Regaining control of Tal Abyad could cut off a route for Islamic State fighters and supplies.
Thousands of Syrians have fled in anticipation of fighting along the northern border as Kurdish fighters advanced on Tal Abyad.
Through social media, a spokesman for the Kurdish YPG militia encouraged would-be refugees to move toward interior cities like Hasakah to wait out any violence, rather than leave the country.
Turkish concern about refugees
Some Syrians crossed into Turkey Sunday after being blocked by Turkish soldiers; one reporter at the scene witnessed the military allowing refugees to cross, while another said people cut through the fence on the Syrian side to enter.
Turkish President Recep Tayyip Erdogan on Sunday voiced concern over the refugees, claiming that their departure was leaving a vacuum for two Kurdish groups, the Democratic Union Party (PYD) and the outlawed Kurdistan Workers Party (PKK), to gain ground along Turkey’s border.
“This is not a good sign,” he told reporters.
Erdogan has repeatedly disagreed with U.S.-led coalition airstrikes in northern Syria, saying they are targeting “Arab and Turkmen” residents in the area, and carving space for Kurds.

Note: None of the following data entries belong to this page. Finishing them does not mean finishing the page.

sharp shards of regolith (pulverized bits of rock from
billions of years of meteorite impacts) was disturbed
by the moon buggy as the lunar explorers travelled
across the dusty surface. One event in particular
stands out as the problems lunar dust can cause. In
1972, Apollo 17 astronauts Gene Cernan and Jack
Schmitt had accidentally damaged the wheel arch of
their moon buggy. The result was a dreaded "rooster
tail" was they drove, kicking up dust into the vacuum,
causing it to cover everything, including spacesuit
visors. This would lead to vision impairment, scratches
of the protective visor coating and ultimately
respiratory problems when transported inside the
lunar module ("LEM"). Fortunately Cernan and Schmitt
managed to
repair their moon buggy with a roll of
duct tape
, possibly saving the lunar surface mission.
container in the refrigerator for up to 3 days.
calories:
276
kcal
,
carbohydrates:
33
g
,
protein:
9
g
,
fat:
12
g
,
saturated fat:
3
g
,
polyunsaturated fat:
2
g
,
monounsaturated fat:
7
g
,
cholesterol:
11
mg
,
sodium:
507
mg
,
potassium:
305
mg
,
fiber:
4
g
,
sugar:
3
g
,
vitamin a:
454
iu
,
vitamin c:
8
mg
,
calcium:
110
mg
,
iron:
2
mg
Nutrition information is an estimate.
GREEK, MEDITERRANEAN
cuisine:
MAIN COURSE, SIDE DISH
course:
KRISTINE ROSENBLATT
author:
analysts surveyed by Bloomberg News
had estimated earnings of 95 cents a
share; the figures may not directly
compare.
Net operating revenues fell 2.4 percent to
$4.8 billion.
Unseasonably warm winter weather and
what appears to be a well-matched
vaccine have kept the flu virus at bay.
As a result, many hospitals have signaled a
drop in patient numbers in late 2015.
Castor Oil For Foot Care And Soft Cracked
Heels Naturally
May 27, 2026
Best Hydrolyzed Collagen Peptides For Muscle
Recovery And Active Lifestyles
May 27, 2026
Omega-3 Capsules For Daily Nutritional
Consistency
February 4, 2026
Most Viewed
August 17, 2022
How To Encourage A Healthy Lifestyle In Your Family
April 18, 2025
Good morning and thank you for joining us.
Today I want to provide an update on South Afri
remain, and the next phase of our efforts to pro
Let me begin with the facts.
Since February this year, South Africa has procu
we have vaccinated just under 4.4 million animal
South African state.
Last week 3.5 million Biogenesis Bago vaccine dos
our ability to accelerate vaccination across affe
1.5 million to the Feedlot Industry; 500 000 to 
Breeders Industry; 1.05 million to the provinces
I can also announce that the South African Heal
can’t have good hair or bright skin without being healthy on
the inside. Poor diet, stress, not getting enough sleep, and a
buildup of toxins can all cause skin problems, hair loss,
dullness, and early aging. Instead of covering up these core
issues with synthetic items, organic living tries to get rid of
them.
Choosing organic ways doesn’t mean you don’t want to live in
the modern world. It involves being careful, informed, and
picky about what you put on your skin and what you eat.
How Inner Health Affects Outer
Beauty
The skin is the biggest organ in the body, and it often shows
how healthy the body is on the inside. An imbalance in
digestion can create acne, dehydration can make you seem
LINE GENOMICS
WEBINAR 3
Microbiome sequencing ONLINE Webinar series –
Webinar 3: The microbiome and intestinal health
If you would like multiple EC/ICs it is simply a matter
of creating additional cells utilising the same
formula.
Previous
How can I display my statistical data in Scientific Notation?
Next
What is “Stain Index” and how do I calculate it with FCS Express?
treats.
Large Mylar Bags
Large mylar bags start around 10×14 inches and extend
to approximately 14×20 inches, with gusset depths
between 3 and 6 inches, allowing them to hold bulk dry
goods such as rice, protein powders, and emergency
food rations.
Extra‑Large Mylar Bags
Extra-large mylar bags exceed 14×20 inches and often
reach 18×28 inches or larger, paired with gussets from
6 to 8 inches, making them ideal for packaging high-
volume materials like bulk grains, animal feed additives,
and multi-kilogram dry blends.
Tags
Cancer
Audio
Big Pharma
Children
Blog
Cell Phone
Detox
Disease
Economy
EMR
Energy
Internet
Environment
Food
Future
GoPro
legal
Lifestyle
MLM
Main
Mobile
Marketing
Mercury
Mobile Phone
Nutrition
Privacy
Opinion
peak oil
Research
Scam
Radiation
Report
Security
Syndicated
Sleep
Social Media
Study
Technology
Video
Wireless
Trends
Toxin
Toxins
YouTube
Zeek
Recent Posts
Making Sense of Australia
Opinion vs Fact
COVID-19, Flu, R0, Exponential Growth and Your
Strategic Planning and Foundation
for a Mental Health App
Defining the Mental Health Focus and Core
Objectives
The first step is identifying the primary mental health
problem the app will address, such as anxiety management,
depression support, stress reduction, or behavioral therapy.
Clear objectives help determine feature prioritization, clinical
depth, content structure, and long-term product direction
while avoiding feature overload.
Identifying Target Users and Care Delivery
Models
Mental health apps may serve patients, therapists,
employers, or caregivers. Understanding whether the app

Turkey has a fraught internal history with its own Kurdish minority community, and Syria’s internal conflict paired with the Islamic State onslaught in the last year has led at least 1.5 million Syrian refugees to seek safety across the border.
Coalition airstrikes
Following a week of heavy airstrikes in which the international coalition targeted more than 20 IS sites daily, the coalition scaled back on Saturday and Sunday. Overnight, the Pentagon reported 12 strikes across Iraq and one in Kobani, Syria.
Brett McGurk, the U.S. Deputy Special Presidential Envoy for the Global Coalition to Counter ISIL, said Sunday that Kurdish fighters and other units in Syria are making gains against Islamic State.
He also told NBC’s Meet the Press that every time the United States has advised and assisted Iraqi forces, tribal forces, or Kurdish fighters, they have had success in the battle against Islamic State.